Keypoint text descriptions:

○ ○ ○ ○

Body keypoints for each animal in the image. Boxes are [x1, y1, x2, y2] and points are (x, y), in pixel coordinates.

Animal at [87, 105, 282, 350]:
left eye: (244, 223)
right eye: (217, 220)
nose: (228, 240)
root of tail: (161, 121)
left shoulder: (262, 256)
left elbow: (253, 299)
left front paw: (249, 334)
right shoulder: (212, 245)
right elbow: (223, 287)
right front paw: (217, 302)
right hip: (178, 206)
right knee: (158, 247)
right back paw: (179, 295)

○ ○ ○ ○

Repeat every entry above exactly, leaving nothing out.

Body keypoints for each animal in the image. Boxes are [x1, y1, x2, y2] and points are (x, y), in pixel coordinates.

Animal at [87, 105, 282, 350]:
left eye: (244, 223)
right eye: (217, 220)
nose: (228, 240)
root of tail: (161, 121)
left shoulder: (262, 256)
left elbow: (253, 299)
left front paw: (249, 334)
right shoulder: (212, 245)
right elbow: (223, 287)
right front paw: (217, 302)
right hip: (178, 206)
right knee: (158, 247)
right back paw: (179, 295)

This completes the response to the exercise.